Exercise brief: Start at the line in the entries below that contains "Sady na opravu závitov sviečok - Technická", stop at the line that contains "Não pensei mais", and output exactly the lines in that span, both ends included.

(Extracted page text data)
------------------------------

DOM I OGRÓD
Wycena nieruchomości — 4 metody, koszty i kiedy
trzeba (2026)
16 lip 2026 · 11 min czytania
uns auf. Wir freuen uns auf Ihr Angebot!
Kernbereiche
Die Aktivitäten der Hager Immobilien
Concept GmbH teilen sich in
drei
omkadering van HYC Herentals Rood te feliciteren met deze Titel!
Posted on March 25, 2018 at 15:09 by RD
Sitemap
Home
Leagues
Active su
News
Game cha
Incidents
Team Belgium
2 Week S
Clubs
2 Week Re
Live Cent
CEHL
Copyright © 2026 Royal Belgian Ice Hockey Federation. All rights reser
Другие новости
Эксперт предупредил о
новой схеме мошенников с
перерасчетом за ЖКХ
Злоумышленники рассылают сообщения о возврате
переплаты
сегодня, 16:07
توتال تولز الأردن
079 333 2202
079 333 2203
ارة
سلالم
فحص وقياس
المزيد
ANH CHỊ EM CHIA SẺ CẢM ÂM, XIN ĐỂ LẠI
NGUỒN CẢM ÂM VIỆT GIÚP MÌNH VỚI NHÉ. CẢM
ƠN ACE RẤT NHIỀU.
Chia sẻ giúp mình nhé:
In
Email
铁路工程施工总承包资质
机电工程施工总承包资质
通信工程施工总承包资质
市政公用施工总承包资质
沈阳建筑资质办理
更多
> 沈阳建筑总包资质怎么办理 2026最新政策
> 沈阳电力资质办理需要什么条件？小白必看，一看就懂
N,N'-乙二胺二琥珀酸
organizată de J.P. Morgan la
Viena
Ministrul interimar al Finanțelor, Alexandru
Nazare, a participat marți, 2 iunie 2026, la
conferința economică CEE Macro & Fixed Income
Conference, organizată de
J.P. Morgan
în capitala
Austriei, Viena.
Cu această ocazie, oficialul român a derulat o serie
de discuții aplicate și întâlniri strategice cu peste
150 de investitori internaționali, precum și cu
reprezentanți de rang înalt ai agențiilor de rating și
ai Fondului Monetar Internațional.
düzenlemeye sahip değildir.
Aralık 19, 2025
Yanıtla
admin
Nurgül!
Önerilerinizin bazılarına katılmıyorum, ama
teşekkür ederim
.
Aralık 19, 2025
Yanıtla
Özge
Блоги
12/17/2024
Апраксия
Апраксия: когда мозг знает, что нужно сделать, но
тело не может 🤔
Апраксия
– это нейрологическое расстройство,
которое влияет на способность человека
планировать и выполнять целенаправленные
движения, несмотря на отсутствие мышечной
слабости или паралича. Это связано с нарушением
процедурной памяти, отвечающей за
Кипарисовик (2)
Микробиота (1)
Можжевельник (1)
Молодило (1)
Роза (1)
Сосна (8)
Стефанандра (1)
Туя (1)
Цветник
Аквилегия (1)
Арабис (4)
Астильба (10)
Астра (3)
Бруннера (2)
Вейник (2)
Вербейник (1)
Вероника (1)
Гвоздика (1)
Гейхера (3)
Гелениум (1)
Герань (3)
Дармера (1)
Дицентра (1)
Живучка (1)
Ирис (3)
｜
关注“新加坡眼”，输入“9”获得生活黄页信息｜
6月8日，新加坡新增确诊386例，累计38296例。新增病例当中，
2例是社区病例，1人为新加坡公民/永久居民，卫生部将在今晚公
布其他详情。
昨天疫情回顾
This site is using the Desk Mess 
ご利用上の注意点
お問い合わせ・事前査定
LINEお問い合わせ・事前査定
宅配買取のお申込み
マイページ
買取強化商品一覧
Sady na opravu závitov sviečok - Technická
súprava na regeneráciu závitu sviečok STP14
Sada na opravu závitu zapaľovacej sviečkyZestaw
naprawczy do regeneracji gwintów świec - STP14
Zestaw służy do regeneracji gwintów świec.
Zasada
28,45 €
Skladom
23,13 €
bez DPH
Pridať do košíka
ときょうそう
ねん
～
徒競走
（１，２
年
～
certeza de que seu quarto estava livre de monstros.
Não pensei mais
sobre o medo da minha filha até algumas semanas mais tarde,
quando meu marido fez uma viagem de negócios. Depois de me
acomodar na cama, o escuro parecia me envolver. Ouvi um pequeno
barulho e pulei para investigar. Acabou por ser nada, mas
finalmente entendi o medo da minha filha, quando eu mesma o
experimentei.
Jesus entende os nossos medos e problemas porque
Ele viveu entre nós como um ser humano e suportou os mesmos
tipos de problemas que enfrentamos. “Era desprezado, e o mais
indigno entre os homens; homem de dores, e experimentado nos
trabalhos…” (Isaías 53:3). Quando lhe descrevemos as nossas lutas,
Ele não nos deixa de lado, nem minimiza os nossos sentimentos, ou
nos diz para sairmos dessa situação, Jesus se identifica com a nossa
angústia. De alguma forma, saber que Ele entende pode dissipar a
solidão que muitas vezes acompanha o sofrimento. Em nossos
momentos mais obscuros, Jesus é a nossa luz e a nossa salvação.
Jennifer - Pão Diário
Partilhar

------------------------------

Response:
Sady na opravu závitov sviečok - Technická
súprava na regeneráciu závitu sviečok STP14
Sada na opravu závitu zapaľovacej sviečkyZestaw
naprawczy do regeneracji gwintów świec - STP14
Zestaw służy do regeneracji gwintów świec.
Zasada
28,45 €
Skladom
23,13 €
bez DPH
Pridať do košíka
ときょうそう
ねん
～
徒競走
（１，２
年
～
certeza de que seu quarto estava livre de monstros.
Não pensei mais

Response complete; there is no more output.